No voy a poder dejar de sentirme confuso. Pero por la mañana más vale que me haya aclarado sobre ciertas cosas. No debo caer en la autocompasión, al menos no por más tiempo del necesario. Me he dado cuenta de que no son mis bajones anímicos en sí lo que me frustra, sino su intensidad y la incapacidad de determinar su duración. Si me siento un poco abatido, temo pasar por una depresión de un año. Cada vez que Nina, mi amante hasta hace poco, tenía una actitud distante o agresiva, yo creía que se iba a alejar definitivamente de mí.
Esta noche mi sentimiento predominante es el miedo al futuro. Al menos, dirán algunos, es mejor que las cosas nos provoquen temor antes que aburrimiento, y la vida sin amor es un inacabable aburrimiento. Puedo tener miedo, pero no soy un cínico. Estoy intentando actuar con firmeza. Esta noche lo voy a pasar mal.
También debería reflexionar sobre qué es lo que me gusta de la vida y de la gente.
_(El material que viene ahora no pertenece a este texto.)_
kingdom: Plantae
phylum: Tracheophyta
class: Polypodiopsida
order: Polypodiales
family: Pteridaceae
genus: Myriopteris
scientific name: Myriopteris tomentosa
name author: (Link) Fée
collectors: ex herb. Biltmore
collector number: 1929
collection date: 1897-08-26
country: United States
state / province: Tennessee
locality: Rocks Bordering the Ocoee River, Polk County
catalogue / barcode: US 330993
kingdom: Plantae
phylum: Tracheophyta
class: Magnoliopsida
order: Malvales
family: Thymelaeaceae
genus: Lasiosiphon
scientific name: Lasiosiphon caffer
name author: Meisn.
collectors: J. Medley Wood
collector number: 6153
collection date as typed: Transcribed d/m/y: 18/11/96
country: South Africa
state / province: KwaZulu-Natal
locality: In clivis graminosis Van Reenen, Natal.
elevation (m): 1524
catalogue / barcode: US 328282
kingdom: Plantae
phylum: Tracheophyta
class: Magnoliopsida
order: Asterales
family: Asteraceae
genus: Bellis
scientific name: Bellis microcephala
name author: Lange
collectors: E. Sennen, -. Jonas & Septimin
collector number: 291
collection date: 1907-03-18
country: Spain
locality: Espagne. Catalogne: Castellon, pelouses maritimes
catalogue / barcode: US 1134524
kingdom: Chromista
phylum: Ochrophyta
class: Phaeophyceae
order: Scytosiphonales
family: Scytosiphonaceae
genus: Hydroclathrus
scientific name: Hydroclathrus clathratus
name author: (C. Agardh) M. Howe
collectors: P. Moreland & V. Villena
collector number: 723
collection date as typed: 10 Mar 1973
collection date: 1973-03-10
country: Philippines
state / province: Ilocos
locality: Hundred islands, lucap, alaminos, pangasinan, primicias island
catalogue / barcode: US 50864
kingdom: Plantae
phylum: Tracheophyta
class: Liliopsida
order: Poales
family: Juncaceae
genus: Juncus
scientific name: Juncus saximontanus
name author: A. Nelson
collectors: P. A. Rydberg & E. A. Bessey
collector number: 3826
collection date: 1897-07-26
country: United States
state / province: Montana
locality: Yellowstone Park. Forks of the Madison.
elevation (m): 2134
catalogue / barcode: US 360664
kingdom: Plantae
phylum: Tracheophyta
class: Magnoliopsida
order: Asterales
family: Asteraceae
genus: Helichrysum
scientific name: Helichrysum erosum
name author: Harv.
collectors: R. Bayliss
De lo contrario me arriesgo a convertir el futuro en un erial, eliminando toda posibilidad antes de que nada pueda fructificar. Es fácil matarse sin morir. Por desgracia, para alcanzar el futuro uno tiene que vivir el presente.
Mientras reflexionaba sobre todo esto, he pensado en un montón de gente que parece haberse pasado la mayor parte de su vida deprimida, y ha aceptado un estado de relativa infelicidad como si fuese su obligación. ¿Cuánto tiempo me han hecho perder mis numerosas depresiones? Al menos tres años. Más tiempo del que ocupan todas mis satisfacciones sexuales juntas, de eso no me cabe duda.
Me animo a mí mismo a pensar en los placeres de ser un hombre soltero en Londres, en las cosas agradables que podré hacer. Mis hijos levantan la vista cuando oyen que me río solo. La otra noche, Victor va a un bar, conoce a una mujer que lleva un aro en la lengua y que lo invita a su loft en el East End. A la mujer le gusta que la aten; dispone de todo lo necesario para ello. El piercing que lleva en la lengua recorre el escroto de Victor, como si fuera, según sus propias palabras, una babosa con una canica en la cabeza. La broma sobre la posibilidad de perder las llaves. A Victor le acaba escociendo el culo.